Work to complete: Convert the text of every entry below into a JSON list of strings, one string per line, leaving out blank lines.

[Saved entries]
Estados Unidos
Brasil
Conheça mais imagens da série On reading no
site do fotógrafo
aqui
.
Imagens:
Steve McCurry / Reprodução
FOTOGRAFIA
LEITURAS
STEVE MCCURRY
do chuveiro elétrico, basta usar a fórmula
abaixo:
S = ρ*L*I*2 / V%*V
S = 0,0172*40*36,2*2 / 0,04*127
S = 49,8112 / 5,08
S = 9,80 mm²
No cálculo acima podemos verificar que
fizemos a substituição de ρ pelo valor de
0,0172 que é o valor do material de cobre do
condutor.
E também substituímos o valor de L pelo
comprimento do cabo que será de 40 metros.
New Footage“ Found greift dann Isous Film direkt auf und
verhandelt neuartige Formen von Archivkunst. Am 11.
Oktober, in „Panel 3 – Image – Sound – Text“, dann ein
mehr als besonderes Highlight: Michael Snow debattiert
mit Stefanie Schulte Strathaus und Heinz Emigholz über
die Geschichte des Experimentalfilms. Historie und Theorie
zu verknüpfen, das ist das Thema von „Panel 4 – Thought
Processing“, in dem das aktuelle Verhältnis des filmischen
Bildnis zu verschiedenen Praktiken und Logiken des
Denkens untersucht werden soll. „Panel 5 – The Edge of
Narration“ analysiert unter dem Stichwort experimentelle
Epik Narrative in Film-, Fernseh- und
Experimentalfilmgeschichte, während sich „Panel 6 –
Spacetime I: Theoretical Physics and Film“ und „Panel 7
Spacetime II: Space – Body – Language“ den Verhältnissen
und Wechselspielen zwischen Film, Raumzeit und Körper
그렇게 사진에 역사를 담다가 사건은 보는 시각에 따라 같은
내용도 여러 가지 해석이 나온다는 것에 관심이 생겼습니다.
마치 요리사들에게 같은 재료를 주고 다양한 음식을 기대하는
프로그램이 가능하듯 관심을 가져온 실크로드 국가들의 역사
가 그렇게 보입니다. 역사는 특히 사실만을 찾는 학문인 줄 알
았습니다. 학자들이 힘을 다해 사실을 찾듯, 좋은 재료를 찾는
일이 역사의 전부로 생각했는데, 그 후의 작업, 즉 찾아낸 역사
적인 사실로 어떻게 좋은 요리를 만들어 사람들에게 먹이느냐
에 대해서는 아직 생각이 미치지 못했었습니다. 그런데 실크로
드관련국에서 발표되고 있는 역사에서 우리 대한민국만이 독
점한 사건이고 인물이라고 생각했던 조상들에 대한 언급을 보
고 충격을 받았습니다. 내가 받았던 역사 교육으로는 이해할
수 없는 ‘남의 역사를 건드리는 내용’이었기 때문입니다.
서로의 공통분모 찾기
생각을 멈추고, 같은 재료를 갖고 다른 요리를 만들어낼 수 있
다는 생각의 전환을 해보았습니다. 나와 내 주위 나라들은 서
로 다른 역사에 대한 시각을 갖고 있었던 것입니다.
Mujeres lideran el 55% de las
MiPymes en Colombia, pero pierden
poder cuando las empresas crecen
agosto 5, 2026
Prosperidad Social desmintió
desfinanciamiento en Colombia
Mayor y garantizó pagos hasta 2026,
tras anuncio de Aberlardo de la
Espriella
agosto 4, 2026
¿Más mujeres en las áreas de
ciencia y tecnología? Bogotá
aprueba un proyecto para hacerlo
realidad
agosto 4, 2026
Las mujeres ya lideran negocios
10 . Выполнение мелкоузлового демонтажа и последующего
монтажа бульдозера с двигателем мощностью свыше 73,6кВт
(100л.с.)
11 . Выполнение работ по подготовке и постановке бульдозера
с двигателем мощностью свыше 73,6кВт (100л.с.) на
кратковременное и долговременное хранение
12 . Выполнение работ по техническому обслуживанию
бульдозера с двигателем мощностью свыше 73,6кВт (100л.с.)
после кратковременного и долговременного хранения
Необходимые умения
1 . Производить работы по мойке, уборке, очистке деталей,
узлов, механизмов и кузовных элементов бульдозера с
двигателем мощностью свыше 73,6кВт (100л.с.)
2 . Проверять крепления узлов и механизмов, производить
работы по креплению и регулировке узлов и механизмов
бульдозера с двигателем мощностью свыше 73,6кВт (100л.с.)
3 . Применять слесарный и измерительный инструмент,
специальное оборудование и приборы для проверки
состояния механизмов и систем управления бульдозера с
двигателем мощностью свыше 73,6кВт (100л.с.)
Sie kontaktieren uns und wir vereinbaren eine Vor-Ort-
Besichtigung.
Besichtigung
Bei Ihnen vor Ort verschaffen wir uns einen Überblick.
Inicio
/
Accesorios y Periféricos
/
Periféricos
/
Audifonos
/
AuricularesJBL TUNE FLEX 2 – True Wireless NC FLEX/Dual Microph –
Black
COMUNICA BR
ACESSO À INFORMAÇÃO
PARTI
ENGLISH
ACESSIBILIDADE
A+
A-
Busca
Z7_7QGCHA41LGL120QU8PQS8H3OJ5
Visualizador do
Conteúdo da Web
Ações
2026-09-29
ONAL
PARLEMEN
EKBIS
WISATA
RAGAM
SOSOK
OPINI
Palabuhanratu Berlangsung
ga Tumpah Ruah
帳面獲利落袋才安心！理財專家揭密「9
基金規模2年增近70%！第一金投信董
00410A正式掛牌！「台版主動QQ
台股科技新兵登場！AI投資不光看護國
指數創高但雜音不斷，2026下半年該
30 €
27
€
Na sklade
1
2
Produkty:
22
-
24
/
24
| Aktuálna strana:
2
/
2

Response for this exercise:
[
  "Estados Unidos",
  "Brasil",
  "Conheça mais imagens da série On reading no",
  "site do fotógrafo",
  "aqui",
  ".",
  "Imagens:",
  "Steve McCurry / Reprodução",
  "FOTOGRAFIA",
  "LEITURAS",
  "STEVE MCCURRY",
  "do chuveiro elétrico, basta usar a fórmula",
  "abaixo:",
  "S = ρ*L*I*2 / V%*V",
  "S = 0,0172*40*36,2*2 / 0,04*127",
  "S = 49,8112 / 5,08",
  "S = 9,80 mm²",
  "No cálculo acima podemos verificar que",
  "fizemos a substituição de ρ pelo valor de",
  "0,0172 que é o valor do material de cobre do",
  "condutor.",
  "E também substituímos o valor de L pelo",
  "comprimento do cabo que será de 40 metros.",
  "New Footage“ Found greift dann Isous Film direkt auf und",
  "verhandelt neuartige Formen von Archivkunst. Am 11.",
  "Oktober, in „Panel 3 – Image – Sound – Text“, dann ein",
  "mehr als besonderes Highlight: Michael Snow debattiert",
  "mit Stefanie Schulte Strathaus und Heinz Emigholz über",
  "die Geschichte des Experimentalfilms. Historie und Theorie",
  "zu verknüpfen, das ist das Thema von „Panel 4 – Thought",
  "Processing“, in dem das aktuelle Verhältnis des filmischen",
  "Bildnis zu verschiedenen Praktiken und Logiken des",
  "Denkens untersucht werden soll. „Panel 5 – The Edge of",
  "Narration“ analysiert unter dem Stichwort experimentelle",
  "Epik Narrative in Film-, Fernseh- und",
  "Experimentalfilmgeschichte, während sich „Panel 6 –",
  "Spacetime I: Theoretical Physics and Film“ und „Panel 7",
  "Spacetime II: Space – Body – Language“ den Verhältnissen",
  "und Wechselspielen zwischen Film, Raumzeit und Körper",
  "그렇게 사진에 역사를 담다가 사건은 보는 시각에 따라 같은",
  "내용도 여러 가지 해석이 나온다는 것에 관심이 생겼습니다.",
  "마치 요리사들에게 같은 재료를 주고 다양한 음식을 기대하는",
  "프로그램이 가능하듯 관심을 가져온 실크로드 국가들의 역사",
  "가 그렇게 보입니다. 역사는 특히 사실만을 찾는 학문인 줄 알",
  "았습니다. 학자들이 힘을 다해 사실을 찾듯, 좋은 재료를 찾는",
  "일이 역사의 전부로 생각했는데, 그 후의 작업, 즉 찾아낸 역사",
  "적인 사실로 어떻게 좋은 요리를 만들어 사람들에게 먹이느냐",
  "에 대해서는 아직 생각이 미치지 못했었습니다. 그런데 실크로",
  "드관련국에서 발표되고 있는 역사에서 우리 대한민국만이 독",
  "점한 사건이고 인물이라고 생각했던 조상들에 대한 언급을 보",
  "고 충격을 받았습니다. 내가 받았던 역사 교육으로는 이해할",
  "수 없는 ‘남의 역사를 건드리는 내용’이었기 때문입니다.",
  "서로의 공통분모 찾기",
  "생각을 멈추고, 같은 재료를 갖고 다른 요리를 만들어낼 수 있",
  "다는 생각의 전환을 해보았습니다. 나와 내 주위 나라들은 서",
  "로 다른 역사에 대한 시각을 갖고 있었던 것입니다.",
  "Mujeres lideran el 55% de las",
  "MiPymes en Colombia, pero pierden",
  "poder cuando las empresas crecen",
  "agosto 5, 2026",
  "Prosperidad Social desmintió",
  "desfinanciamiento en Colombia",
  "Mayor y garantizó pagos hasta 2026,",
  "tras anuncio de Aberlardo de la",
  "Espriella",
  "agosto 4, 2026",
  "¿Más mujeres en las áreas de",
  "ciencia y tecnología? Bogotá",
  "aprueba un proyecto para hacerlo",
  "realidad",
  "agosto 4, 2026",
  "Las mujeres ya lideran negocios",
  "10 . Выполнение мелкоузлового демонтажа и последующего",
  "монтажа бульдозера с двигателем мощностью свыше 73,6кВт",
  "(100л.с.)",
  "11 . Выполнение работ по подготовке и постановке бульдозера",
  "с двигателем мощностью свыше 73,6кВт (100л.с.) на",
  "кратковременное и долговременное хранение",
  "12 . Выполнение работ по техническому обслуживанию",
  "бульдозера с двигателем мощностью свыше 73,6кВт (100л.с.)",
  "после кратковременного и долговременного хранения",
  "Необходимые умения",
  "1 . Производить работы по мойке, уборке, очистке деталей,",
  "узлов, механизмов и кузовных элементов бульдозера с",
  "двигателем мощностью свыше 73,6кВт (100л.с.)",
  "2 . Проверять крепления узлов и механизмов, производить",
  "работы по креплению и регулировке узлов и механизмов",
  "бульдозера с двигателем мощностью свыше 73,6кВт (100л.с.)",
  "3 . Применять слесарный и измерительный инструмент,",
  "специальное оборудование и приборы для проверки",
  "состояния механизмов и систем управления бульдозера с",
  "двигателем мощностью свыше 73,6кВт (100л.с.)",
  "Sie kontaktieren uns und wir vereinbaren eine Vor-Ort-",
  "Besichtigung.",
  "Besichtigung",
  "Bei Ihnen vor Ort verschaffen wir uns einen Überblick.",
  "Inicio",
  "/",
  "Accesorios y Periféricos",
  "/",
  "Periféricos",
  "/",
  "Audifonos",
  "/",
  "AuricularesJBL TUNE FLEX 2 – True Wireless NC FLEX/Dual Microph –",
  "Black",
  "COMUNICA BR",
  "ACESSO À INFORMAÇÃO",
  "PARTI",
  "ENGLISH",
  "ACESSIBILIDADE",
  "A+",
  "A-",
  "Busca",
  "Z7_7QGCHA41LGL120QU8PQS8H3OJ5",
  "Visualizador do",
  "Conteúdo da Web",
  "Ações",
  "2026-09-29",
  "ONAL",
  "PARLEMEN",
  "EKBIS",
  "WISATA",
  "RAGAM",
  "SOSOK",
  "OPINI",
  "Palabuhanratu Berlangsung",
  "ga Tumpah Ruah",
  "帳面獲利落袋才安心！理財專家揭密「9",
  "基金規模2年增近70%！第一金投信董",
  "00410A正式掛牌！「台版主動QQ",
  "台股科技新兵登場！AI投資不光看護國",
  "指數創高但雜音不斷，2026下半年該",
  "30 €",
  "27",
  "€",
  "Na sklade",
  "1",
  "2",
  "Produkty:",
  "22",
  "-",
  "24",
  "/",
  "24",
  "| Aktuálna strana:",
  "2",
  "/",
  "2"
]